■ EXERCISE PROMPT ■
Reproduce every one of the following lines word for word, keeping each in its original order.
-------- INPUT FOR THIS TASK
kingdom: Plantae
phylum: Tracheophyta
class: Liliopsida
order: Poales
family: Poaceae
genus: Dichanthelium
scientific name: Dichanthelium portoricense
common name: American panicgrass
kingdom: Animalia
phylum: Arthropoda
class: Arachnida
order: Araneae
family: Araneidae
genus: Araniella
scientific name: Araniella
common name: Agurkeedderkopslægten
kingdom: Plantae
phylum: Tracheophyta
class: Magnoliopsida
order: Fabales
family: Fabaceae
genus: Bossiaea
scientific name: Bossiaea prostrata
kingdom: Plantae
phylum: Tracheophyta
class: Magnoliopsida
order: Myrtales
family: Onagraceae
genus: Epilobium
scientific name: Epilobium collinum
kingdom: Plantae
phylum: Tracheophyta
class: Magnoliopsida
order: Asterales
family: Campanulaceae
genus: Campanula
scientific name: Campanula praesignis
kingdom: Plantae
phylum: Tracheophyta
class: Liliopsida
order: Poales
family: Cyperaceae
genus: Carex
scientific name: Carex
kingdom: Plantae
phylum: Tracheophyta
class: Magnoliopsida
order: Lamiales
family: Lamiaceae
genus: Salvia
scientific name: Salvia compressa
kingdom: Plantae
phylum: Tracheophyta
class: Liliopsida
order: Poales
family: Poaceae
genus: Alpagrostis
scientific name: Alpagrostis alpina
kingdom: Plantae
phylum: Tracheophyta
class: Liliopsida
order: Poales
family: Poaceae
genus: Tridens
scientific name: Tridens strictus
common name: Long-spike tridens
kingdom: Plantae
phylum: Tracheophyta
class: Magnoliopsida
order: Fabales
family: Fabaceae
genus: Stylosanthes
----------------
■ RESULT OF THIS TASK ■
kingdom: Plantae
phylum: Tracheophyta
class: Liliopsida
order: Poales
family: Poaceae
genus: Dichanthelium
scientific name: Dichanthelium portoricense
common name: American panicgrass
kingdom: Animalia
phylum: Arthropoda
class: Arachnida
order: Araneae
family: Araneidae
genus: Araniella
scientific name: Araniella
common name: Agurkeedderkopslægten
kingdom: Plantae
phylum: Tracheophyta
class: Magnoliopsida
order: Fabales
family: Fabaceae
genus: Bossiaea
scientific name: Bossiaea prostrata
kingdom: Plantae
phylum: Tracheophyta
class: Magnoliopsida
order: Myrtales
family: Onagraceae
genus: Epilobium
scientific name: Epilobium collinum
kingdom: Plantae
phylum: Tracheophyta
class: Magnoliopsida
order: Asterales
family: Campanulaceae
genus: Campanula
scientific name: Campanula praesignis
kingdom: Plantae
phylum: Tracheophyta
class: Liliopsida
order: Poales
family: Cyperaceae
genus: Carex
scientific name: Carex
kingdom: Plantae
phylum: Tracheophyta
class: Magnoliopsida
order: Lamiales
family: Lamiaceae
genus: Salvia
scientific name: Salvia compressa
kingdom: Plantae
phylum: Tracheophyta
class: Liliopsida
order: Poales
family: Poaceae
genus: Alpagrostis
scientific name: Alpagrostis alpina
kingdom: Plantae
phylum: Tracheophyta
class: Liliopsida
order: Poales
family: Poaceae
genus: Tridens
scientific name: Tridens strictus
common name: Long-spike tridens
kingdom: Plantae
phylum: Tracheophyta
class: Magnoliopsida
order: Fabales
family: Fabaceae
genus: Stylosanthes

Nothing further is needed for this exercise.